Saturday, March 15, 2008

Hardy


The television show Dragnet opened with the LAPD badge. When I was a kid my dad would always point to one of the windows of the court house on it. “I used to live right there,” he’d say. He was referring to the jail.

He told me he was arrested for serving a minor. I have since learned he may have been incarcerated for stealing groceries from the back of someone’s car. He was young and starving in L.A. He actually tended bar as a minor but no one suspected.

Coincidentally my mother spent a good deal of her childhood in L.A. but this was before they met.

When my father would come home to visit his parents it would be at the motel in Hardy, Arkansas. I’m pretty sure that’s where my parents met.

My mother doesn’t want me telling this story but I think it’s incredibly romantic.

My dad picked up some kind of genital critters from a girl on the beach in L.A. He brought them back and ended up giving them to my mom.

Hardy is a very small town. In fact it’s still dry. My mother’s folks still have to drive to Missouri to buy alcohol.

They couldn’t go to a doctor because it would cause a scandal. They ended up buying some kind of pet product and applying it to each other. It must have worked.

When my folks got married they wanted a small civil ceremony but all the relatives insisted on a church wedding. One was quickly thrown together.

They had to drive to St. Louis to get the best man, my dad’s friend John Chapman. I remember this name but I haven’t seen him since I was very young.

My cousin Joe sent an 8mm clip he digitized of the wedding. It gives me chills to see my parents when they were still in love.

They moved to St. Louis.

I remember waiting for the train at Union Station with my dad to go down to Hardy. This was before Amtrak and the trains were completely different back then. There were even bald porters in white coats. Picture the Uncle Ben image on a rice box.

I loved it down there. My grandfather had a kennel filled with beagles on the side of the motel. Every morning he’d go into the woods with a pack of dogs to hunt. I think the noise of the happy dogs scared away anything he might have shot because I don’t remember him coming home with anything.

The room my father and I stayed in had a large plastic cow just behind the door. It used to terrify me and still creeps into my dreams.

The collage shows my brother Patrick and me in the grass in front of the motel – my dad on the streets of Hardy (A giant among men) – my folks in January of 1958, my birthday – a matchbook provided by my cousins Joe and Mike.

3 comments:

Anonymous said...

Well, sometimes your info puzzles me!

Crabs are not incredibly romantic! I was totally unexposed to that type of thing. Cure was not for animals, but for humans. I had to go to our little local drugstore and ask pharmacist what to buy. Needless to say, I was too embarrassed to ever trade there again!

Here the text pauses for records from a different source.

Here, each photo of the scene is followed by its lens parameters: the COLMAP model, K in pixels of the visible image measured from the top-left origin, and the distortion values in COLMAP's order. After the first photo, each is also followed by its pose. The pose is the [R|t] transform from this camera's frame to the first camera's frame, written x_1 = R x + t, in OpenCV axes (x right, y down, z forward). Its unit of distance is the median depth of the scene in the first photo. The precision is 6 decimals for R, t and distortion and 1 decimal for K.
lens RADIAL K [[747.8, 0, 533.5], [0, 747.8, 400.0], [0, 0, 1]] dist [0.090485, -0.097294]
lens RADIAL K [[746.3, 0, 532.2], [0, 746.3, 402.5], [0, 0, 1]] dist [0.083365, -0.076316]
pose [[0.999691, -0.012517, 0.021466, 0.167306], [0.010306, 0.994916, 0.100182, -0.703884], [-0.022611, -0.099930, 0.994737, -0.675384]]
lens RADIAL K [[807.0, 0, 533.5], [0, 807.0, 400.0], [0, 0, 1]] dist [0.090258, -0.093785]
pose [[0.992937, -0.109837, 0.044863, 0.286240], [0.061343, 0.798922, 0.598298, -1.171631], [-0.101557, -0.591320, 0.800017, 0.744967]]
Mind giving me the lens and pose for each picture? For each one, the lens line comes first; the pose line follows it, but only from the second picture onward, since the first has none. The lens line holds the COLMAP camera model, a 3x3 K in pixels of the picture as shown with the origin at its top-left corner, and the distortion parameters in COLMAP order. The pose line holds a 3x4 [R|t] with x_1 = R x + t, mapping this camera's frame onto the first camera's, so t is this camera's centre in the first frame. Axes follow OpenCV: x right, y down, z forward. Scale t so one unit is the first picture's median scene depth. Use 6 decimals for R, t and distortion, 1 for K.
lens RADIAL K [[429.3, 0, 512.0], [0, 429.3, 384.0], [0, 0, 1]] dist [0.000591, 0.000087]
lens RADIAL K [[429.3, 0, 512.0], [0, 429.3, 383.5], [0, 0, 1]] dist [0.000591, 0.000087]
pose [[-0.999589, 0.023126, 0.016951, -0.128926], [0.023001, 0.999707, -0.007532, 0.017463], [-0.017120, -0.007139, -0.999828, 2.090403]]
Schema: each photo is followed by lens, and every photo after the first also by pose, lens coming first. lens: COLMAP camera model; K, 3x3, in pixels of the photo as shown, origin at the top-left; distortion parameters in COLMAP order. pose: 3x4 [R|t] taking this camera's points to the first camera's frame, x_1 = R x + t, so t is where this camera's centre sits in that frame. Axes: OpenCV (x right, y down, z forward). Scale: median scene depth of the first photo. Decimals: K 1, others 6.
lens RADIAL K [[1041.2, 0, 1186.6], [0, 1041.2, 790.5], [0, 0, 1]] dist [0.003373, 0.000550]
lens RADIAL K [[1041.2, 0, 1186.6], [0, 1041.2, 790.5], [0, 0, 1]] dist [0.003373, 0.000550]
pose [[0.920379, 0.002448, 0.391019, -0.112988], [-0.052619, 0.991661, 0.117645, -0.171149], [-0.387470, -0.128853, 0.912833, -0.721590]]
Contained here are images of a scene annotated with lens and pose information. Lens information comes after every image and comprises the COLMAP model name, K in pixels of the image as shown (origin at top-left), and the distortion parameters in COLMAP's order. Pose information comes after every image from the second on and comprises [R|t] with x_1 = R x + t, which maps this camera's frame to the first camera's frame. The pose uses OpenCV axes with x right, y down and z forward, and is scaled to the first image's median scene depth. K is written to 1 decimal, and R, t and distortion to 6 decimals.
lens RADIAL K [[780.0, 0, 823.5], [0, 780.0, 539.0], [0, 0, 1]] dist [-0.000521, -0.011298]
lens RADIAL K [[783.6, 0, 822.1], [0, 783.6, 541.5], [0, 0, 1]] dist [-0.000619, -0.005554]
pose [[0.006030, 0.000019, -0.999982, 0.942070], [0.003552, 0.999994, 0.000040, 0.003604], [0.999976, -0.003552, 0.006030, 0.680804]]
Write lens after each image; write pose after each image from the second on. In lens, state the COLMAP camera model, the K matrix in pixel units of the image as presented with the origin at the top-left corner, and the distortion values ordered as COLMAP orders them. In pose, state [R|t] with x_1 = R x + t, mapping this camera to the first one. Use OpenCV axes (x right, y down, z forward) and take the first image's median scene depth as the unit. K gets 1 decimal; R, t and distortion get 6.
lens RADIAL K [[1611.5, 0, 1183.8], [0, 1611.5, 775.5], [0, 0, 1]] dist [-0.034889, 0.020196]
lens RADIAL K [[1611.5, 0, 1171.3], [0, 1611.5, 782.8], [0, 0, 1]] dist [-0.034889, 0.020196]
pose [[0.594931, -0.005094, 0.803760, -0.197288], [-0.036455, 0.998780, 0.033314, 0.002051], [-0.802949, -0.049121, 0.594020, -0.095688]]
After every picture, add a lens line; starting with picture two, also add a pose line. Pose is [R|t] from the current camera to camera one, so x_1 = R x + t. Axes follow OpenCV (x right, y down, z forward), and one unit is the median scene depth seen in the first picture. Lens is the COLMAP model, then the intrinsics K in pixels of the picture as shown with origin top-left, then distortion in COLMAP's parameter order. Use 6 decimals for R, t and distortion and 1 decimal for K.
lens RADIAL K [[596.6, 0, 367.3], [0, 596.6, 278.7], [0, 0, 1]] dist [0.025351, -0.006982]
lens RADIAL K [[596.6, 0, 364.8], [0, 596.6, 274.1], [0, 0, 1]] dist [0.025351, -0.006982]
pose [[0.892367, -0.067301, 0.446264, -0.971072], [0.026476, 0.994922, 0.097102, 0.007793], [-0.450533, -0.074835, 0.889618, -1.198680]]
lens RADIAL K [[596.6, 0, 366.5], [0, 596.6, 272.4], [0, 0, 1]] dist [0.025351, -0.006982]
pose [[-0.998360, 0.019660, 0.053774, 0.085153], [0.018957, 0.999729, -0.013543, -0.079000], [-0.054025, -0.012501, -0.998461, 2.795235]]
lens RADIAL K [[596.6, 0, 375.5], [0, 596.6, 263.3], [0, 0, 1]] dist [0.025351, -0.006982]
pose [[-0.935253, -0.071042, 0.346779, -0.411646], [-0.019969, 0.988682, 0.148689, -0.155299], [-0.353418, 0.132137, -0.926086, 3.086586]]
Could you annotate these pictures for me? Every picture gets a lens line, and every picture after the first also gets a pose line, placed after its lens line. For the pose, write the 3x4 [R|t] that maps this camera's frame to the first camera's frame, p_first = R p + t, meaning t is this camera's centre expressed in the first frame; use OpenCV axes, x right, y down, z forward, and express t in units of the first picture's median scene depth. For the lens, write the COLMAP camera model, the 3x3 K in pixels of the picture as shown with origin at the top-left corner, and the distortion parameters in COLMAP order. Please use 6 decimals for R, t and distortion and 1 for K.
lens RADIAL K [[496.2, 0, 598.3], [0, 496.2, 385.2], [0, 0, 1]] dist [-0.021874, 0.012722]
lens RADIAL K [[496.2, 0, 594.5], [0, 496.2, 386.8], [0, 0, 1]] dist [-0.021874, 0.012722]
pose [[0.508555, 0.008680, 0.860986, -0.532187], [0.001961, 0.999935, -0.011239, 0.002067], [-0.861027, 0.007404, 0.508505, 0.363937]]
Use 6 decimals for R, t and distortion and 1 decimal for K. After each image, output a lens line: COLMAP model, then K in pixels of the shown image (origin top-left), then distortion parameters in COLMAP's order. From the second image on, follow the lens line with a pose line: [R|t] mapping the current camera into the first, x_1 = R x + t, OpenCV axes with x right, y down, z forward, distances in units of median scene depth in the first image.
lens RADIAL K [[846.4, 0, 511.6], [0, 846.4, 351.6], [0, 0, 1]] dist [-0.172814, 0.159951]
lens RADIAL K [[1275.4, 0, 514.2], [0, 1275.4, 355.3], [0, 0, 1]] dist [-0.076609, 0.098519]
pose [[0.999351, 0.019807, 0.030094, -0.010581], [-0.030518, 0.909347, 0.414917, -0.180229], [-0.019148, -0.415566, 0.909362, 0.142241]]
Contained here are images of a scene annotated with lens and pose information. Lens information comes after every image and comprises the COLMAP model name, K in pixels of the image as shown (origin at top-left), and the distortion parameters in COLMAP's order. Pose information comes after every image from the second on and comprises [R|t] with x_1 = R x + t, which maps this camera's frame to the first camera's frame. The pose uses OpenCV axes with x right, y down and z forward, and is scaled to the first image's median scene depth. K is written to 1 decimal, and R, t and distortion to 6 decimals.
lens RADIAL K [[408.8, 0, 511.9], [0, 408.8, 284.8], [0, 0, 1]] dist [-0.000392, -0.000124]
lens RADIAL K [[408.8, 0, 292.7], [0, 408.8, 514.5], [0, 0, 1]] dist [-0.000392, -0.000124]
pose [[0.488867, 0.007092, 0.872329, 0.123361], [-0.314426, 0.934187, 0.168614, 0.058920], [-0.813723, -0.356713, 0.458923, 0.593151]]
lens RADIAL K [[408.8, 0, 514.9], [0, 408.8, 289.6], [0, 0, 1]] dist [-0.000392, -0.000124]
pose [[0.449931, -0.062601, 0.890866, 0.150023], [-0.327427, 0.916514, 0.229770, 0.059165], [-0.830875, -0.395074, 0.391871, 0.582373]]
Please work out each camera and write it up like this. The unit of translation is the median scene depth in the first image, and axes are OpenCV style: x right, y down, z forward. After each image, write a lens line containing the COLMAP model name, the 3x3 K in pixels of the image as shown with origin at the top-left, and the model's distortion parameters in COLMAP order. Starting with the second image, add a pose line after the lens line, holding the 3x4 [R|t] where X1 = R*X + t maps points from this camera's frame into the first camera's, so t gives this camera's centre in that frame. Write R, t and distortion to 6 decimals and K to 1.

???You recall going to Hardy with your father, but only time your father went we all three went together. You and I went together a couple of times.

Somewhere I have picture of me posing by the UDELL MOTEL sign 2 or 3 years before I met your father.

Yes, we met when Jerry came to Hardy to stay for awhile. Probably right after his L.A. trouble.

On our first date he told me he liked jazz. Brightly, I asked, "Oh, you mean like Dave Brubeck, Bix Biederbeck and those guys?

Bix was his hero.

He asked me to marry him that night. I stalled for a couple more dates!

Your Mom

Doggie said...

Dad and I went there together once. Just the 2 of us. I thought the story was you were too embarrassed to go to a human pharmacy.

Doggie said...

Maybe dad told me the pet meds story. I'm pretty sure I didn't pull it out of my butt.